═════ Exercise materials
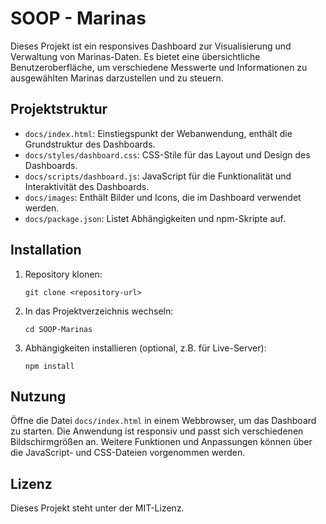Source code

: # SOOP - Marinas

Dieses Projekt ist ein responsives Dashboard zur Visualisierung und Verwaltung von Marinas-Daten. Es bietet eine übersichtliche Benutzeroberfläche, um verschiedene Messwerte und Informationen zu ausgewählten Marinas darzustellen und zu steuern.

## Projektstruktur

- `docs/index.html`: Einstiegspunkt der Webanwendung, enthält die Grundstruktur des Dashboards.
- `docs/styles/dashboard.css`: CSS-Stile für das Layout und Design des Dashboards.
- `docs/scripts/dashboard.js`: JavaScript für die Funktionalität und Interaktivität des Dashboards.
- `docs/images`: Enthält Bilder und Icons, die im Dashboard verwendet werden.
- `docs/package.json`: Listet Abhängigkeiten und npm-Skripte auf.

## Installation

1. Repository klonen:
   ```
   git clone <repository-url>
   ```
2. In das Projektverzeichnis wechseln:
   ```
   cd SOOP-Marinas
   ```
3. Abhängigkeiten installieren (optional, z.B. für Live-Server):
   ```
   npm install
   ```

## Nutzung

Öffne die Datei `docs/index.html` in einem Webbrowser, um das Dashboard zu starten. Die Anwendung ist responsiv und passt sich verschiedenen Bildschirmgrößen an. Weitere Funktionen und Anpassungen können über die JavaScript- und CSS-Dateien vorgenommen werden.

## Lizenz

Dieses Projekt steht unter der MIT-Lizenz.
══════════
═════ Exercise materials
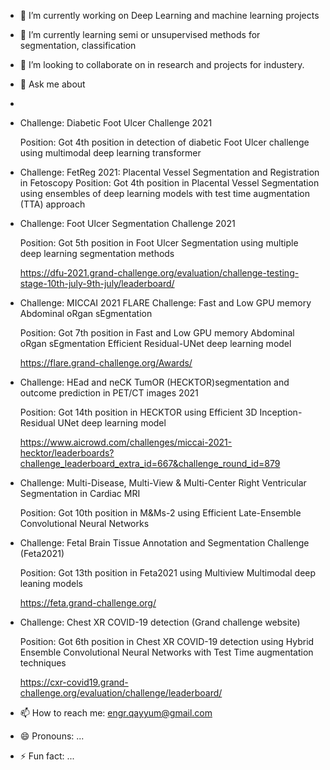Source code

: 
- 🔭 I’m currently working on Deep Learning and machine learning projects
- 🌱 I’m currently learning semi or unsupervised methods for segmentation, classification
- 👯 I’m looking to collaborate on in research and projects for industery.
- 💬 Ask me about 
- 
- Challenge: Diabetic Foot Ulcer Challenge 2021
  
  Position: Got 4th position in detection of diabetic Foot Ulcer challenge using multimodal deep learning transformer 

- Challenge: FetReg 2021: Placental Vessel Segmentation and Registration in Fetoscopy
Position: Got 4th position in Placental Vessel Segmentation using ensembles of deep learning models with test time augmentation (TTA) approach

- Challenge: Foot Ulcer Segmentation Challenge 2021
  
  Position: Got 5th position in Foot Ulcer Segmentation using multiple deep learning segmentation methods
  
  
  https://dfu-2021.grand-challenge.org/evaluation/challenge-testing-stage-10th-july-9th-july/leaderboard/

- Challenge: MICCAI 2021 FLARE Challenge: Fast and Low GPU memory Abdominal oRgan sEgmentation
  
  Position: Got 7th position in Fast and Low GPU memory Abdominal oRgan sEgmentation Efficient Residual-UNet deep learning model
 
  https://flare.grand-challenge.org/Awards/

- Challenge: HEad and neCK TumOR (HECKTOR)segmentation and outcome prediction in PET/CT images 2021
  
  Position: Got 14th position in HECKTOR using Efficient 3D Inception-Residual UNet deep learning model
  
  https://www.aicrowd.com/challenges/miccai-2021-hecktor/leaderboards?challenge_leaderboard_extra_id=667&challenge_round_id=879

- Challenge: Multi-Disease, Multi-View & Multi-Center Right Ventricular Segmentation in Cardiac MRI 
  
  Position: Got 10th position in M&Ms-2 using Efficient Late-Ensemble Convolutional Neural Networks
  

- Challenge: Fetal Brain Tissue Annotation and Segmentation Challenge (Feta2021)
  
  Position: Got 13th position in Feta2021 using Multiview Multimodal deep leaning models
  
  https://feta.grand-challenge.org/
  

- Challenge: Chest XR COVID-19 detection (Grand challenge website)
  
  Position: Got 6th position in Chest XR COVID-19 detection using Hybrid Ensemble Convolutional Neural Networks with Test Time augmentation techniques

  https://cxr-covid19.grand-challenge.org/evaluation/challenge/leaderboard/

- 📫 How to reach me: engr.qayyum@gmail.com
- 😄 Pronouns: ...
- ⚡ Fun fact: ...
══════════
═════ Exercise materials
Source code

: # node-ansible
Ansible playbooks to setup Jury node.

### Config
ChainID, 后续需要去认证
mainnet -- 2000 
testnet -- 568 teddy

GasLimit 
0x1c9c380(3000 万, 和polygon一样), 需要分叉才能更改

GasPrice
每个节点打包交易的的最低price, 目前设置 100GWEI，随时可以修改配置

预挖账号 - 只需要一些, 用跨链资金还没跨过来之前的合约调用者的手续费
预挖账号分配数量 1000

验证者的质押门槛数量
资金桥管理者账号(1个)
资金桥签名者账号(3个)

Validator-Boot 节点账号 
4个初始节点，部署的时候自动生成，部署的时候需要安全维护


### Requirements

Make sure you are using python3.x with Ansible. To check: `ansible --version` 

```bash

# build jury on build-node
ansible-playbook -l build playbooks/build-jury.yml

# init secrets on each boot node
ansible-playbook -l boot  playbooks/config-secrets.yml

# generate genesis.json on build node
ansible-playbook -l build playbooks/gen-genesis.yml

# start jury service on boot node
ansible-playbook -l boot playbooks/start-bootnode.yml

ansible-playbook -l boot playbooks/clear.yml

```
══════════
## Task
Given the data above, transcribe exactly the lines from the one containing "- Challenge: HEad" down to the one containing "Position: Got 10th", and no others.

## Exercise response
- Challenge: HEad and neCK TumOR (HECKTOR)segmentation and outcome prediction in PET/CT images 2021
  
  Position: Got 14th position in HECKTOR using Efficient 3D Inception-Residual UNet deep learning model
  
  https://www.aicrowd.com/challenges/miccai-2021-hecktor/leaderboards?challenge_leaderboard_extra_id=667&challenge_round_id=879

- Challenge: Multi-Disease, Multi-View & Multi-Center Right Ventricular Segmentation in Cardiac MRI 
  
  Position: Got 10th position in M&Ms-2 using Efficient Late-Ensemble Convolutional Neural Networks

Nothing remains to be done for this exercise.